ゲスト出演の依頼が三件ほど
魔王による宣戦布告から一夜が明けていた。日曜の午後の平和なひととき、私は獄中で、カカオ濃度の高いチョコをつまみながら、ウソコとチェスを打っていた。そこへスターツディレクターが青い顔をしてやって来た。
「勇者さんにゲスト出演の依頼が三件ほど来ています」
「私をゲストに呼びたいって、いったいどこの番組すか?」
「『賞金女王ミーティアのマッハレディオ』、『四精霊のハッピーラジオ』、『火竜と海竜のハリケーンボルケーノ』以上の三番組がぜひゲストに来てほしいと」
年間聴取率の上位三組がそろいもそろって私をゲストに呼んでんじゃねえよ。くそ。これもぜんぶ、魔王のバカが宣戦布告なんてするからだ。

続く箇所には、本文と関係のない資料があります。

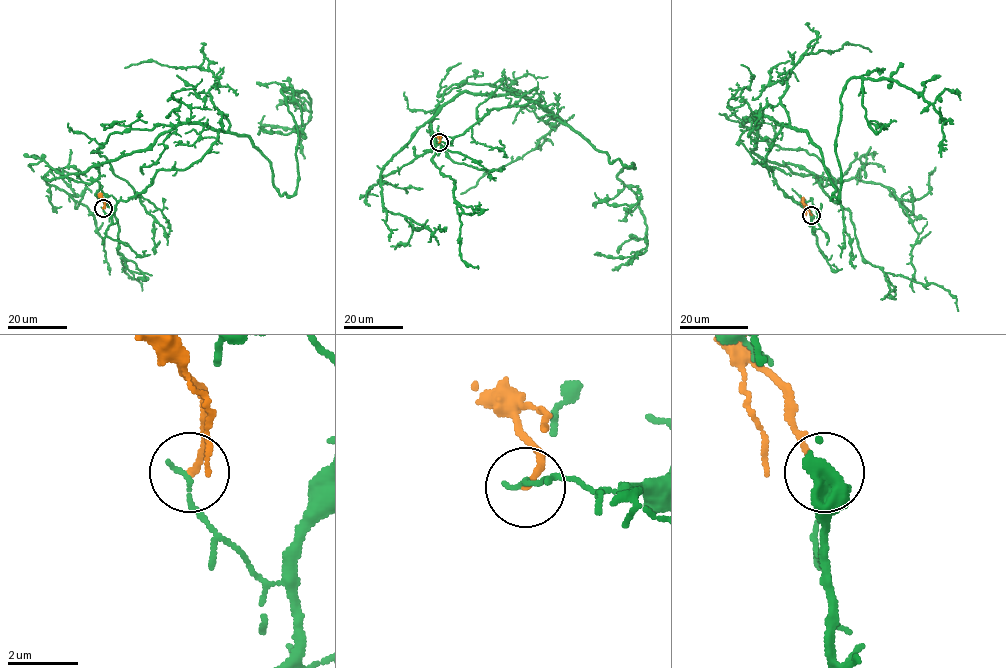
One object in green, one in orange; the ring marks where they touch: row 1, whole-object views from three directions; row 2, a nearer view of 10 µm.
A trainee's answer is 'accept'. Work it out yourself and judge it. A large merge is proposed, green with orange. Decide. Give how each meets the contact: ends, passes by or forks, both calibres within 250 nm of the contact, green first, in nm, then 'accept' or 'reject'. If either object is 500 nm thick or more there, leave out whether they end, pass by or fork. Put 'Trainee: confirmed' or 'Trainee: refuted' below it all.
green ends there; orange ends there; 130 nm thick on the green side, 180 nm on the other; reject
Trainee: refuted

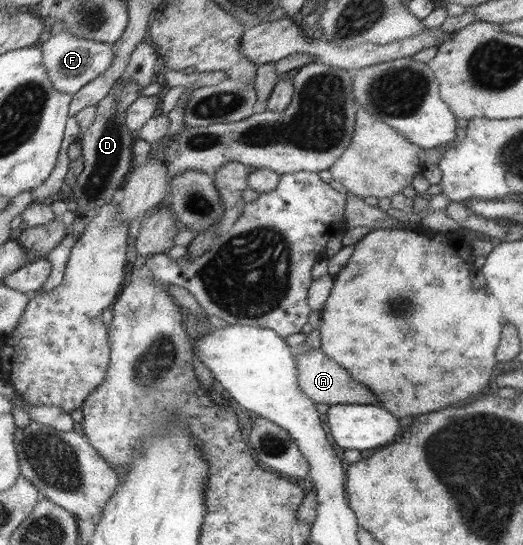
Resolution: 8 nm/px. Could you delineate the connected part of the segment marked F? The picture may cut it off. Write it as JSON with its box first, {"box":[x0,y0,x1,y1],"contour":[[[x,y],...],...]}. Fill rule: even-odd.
{"box":[40,28,115,95],"contour":[[[62,28],[58,34],[48,38],[41,44],[40,50],[42,50],[43,64],[52,86],[67,95],[78,92],[82,85],[106,71],[115,56],[110,44],[75,38],[68,33],[66,28]]]}

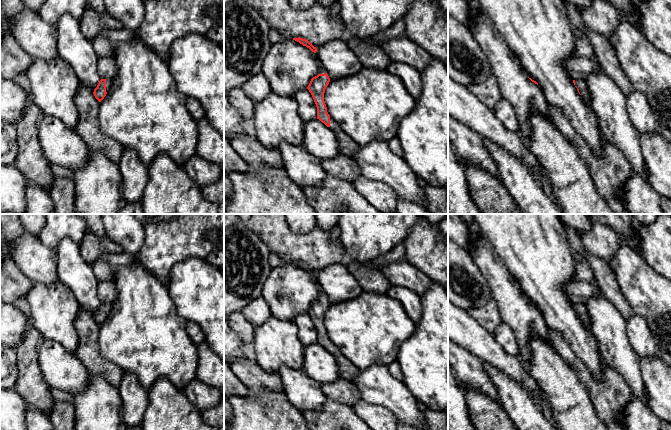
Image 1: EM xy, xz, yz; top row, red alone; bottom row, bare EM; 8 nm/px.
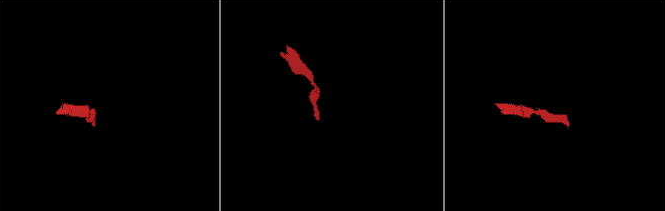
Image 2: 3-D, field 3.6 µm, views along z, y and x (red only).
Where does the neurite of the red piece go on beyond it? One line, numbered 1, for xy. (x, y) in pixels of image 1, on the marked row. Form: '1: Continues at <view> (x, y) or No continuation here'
1: Continues at xy (109, 82)

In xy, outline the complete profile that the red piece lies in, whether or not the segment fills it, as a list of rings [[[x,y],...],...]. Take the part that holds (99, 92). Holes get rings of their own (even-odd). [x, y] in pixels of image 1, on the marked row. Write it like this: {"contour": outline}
{"contour": [[[101,79],[99,81],[97,87],[94,89],[94,92],[93,92],[95,98],[99,102],[101,102],[104,99],[104,97],[107,94],[107,92],[111,88],[112,84],[113,84],[112,79]]]}

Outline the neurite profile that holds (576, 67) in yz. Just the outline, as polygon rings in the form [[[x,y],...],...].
[[[570,57],[563,62],[563,66],[573,80],[585,79],[593,70],[600,68],[595,57]]]

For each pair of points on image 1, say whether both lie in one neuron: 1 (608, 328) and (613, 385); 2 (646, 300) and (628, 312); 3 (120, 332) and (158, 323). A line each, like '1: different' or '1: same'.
1: different
2: different
3: same

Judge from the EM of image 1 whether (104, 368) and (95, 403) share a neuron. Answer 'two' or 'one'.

「私、行く気ないんで。特に最後の『ハリケーンボルケーノ』とかいう番組には絶対出ないんで」
ハリケーンボルケーノの火竜は魔王の宣戦布告に激怒し、己の住処である火山を盛大に噴火させた。そんな奴がパーソナリティをやってるラジオに出演? 命がいくつあっても足りない。
「ちなみに出演を拒否した場合は次の『カオスレイディオ』放送中に殴り込みをかけるって言ってきてます」
「あれ? それって詰んでません? 私」
「チェックメイト」
ウソコの声が盤上に響いた。キングに逃げ場なし。見事に詰んでいる。
「それであのー、言いにくいんですけど、私も他に色々仕事がありまして、一緒について行くことはできないと言いますか」
「おい、スターツさんよお、まさか私に一人で行けって言ってんのか?」
「いえいえ、ウチの大事なパーソナリティを一人で敵地へ行かすわけないじゃないですか。ちゃんとマネージャーをつけます。というわけで、ウソコさん」
「はい、何でしょう?」
「勇者さんのこと、頼みますね」
ウソコは一、二秒固まり、それから、うやうやしくお辞儀した。
「お任せください」
「ウソコ。お前、嫌じゃないのか?」
首を横に振るとウソコは、スターツに旅費はどのぐらい出るのかと尋ね、その後、一言言い添えた。
「色紙を買うお金も旅費に加算しておいてください。五枚、いや、八枚ほど買います」
「それぐらいなら問題なく出せると思いますけど、色紙なんて何に使うんですか?」
「秘密です」
スターツは深くは詮索せず、旅程の説明に移った。
出発は明日の十時。移動手段は主に汽車だという。
「瞬間移動魔法とかで飛んでいけねーのかよ」
私が文句を言うと、スターツは苦笑した。
「すみません。瞬間移動魔法には目印の問題もからんでくるので、今回は汽車でお願いします」
「はあ? アンカー?」
「そんなことより旅費はどのぐらい出るのですか?」
ウソコが旅費の増額交渉を始めたあたりで、私はもうどうでもよくなった。なんといったって、旅の最後には、火竜が待ち受けているのだ。
ほんと、ろくなことねーな、私の人生。